» GIVEN TEXT:
********************

Post # 1
So the situation is this: We’ve invited a guy to the wedding, let’s call him Pete. Pete is notoriously bad at RSVPing. He failed to RSVP to two separate colleagues’ weddings this past year, and only gave them his answer when they confronted him in person after ignoring numerous emails, phone calls, etc. Unfortunately we never see him in person.
Our RSVP deadline was the 20th. Since then, Pete has ignored an email from me and an email from FI. Fi intends to call him tomorrow and Thursday to try to get his answer. I fully expect him to ignore both calls. (If you can’t tell, I REALLY dislike this guy, he was only invited for the sake of keeping the peace in our group of friends.)
Our tentative meal choice count is due on the 30th, and our hard and fast fixed numbers are due on the 14th. We intend to email or call him every other day until we get an answer. If we haven’t heard from him by the 12th (over 3 weeks past the deadline) would it be totally out of line to post something publicly on his facebook wall? I usually hate facebook drama, but this guy needs some public shaming imho!
I’m thinking of writing something like “Pete, you have ignored #X emails from us and #Y phone calls. Your RSVP was due over 3 weeks ago. We are giving our final numbers to our caterers TOMORROW. If we do not hear from you by 3pm, we will have to assume you are not coming and tell the caterer we won’t need a meal for you. Please let us know if you intend to come or not.”
I know it’s evil, I know it creates unnecessary drama. Please someone talk me out of it! I’m just so frustrated because we really can’t guess whether this guy will come or not. I didn’t even want to invite him in the first place, and I absolutely don’t want to get roped into paying for his meal only to have him not show up…
Post # 3
Don’t do it!! lol I’m talking you out of it now. You will most likely regret. Let FI handle it and try not to worry about him. He will be the last person you will ever think of when it comes to your day.
Post # 4
If this guy doesn’t bother answering you or your fi’s e-mails–then screw that! He shouldn’t come to your wedding. And if you don’t care much for him, then better that he’s not there. You mentioned that he is notrious for this–I think he needs to learn his lesson. Consider him not coming and if he mentions it or shows up tell him that he missed the RSVP date. Do not go crazy trying to get in touch with him.
Post # 5
@Saeliz: haha, I know I would regret it… but it would be so satisfying in the moment!
@OhBeeHive84: Wow, pulling out the big guns! Having him show up and not have a meal or a chair would induce way more public shame than a facebook posting. But I am worried about drama on the wedding day.

********************

Stored data entries:
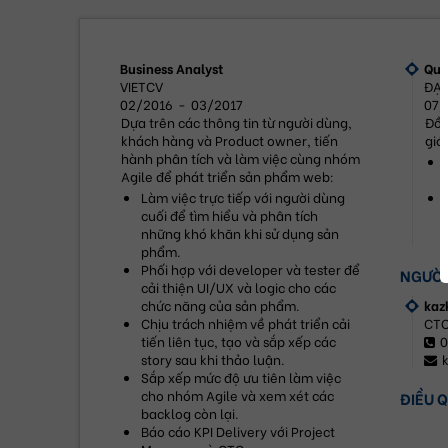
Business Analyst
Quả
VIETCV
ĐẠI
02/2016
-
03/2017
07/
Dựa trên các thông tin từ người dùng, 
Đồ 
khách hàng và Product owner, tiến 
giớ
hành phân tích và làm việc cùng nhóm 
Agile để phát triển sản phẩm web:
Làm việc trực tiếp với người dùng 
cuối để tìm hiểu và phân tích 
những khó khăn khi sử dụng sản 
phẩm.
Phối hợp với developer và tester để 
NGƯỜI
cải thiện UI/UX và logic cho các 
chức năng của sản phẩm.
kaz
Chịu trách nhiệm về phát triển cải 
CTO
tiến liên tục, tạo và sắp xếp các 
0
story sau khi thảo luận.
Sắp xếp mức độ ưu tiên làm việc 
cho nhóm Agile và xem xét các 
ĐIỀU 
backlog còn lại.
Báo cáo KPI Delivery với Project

********************

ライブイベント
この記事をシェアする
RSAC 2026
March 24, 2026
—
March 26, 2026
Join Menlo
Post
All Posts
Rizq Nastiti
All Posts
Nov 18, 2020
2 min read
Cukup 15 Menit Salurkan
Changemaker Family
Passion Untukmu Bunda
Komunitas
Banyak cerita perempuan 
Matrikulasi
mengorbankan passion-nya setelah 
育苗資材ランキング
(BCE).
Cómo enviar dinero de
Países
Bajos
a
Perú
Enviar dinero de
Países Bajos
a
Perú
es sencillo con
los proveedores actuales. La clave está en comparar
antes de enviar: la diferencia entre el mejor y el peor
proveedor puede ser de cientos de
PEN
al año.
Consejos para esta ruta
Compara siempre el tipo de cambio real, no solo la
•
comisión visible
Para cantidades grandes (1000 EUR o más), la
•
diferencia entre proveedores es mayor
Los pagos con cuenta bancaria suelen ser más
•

********************

» ASSIGNMENT 1:
In the wedding RSVP thread, when are the hard and fast fixed numbers due?
» ASSIGNMENT 2:
Copy the passage of the wedding RSVP thread between "Our RSVP deadline" and "group of friends.)", inclusive.

» WRITTEN RESPONSE 1:
On the 14th.

» WRITTEN RESPONSE 2:
Our RSVP deadline was the 20th. Since then, Pete has ignored an email from me and an email from FI. Fi intends to call him tomorrow and Thursday to try to get his answer. I fully expect him to ignore both calls. (If you can’t tell, I REALLY dislike this guy, he was only invited for the sake of keeping the peace in our group of friends.)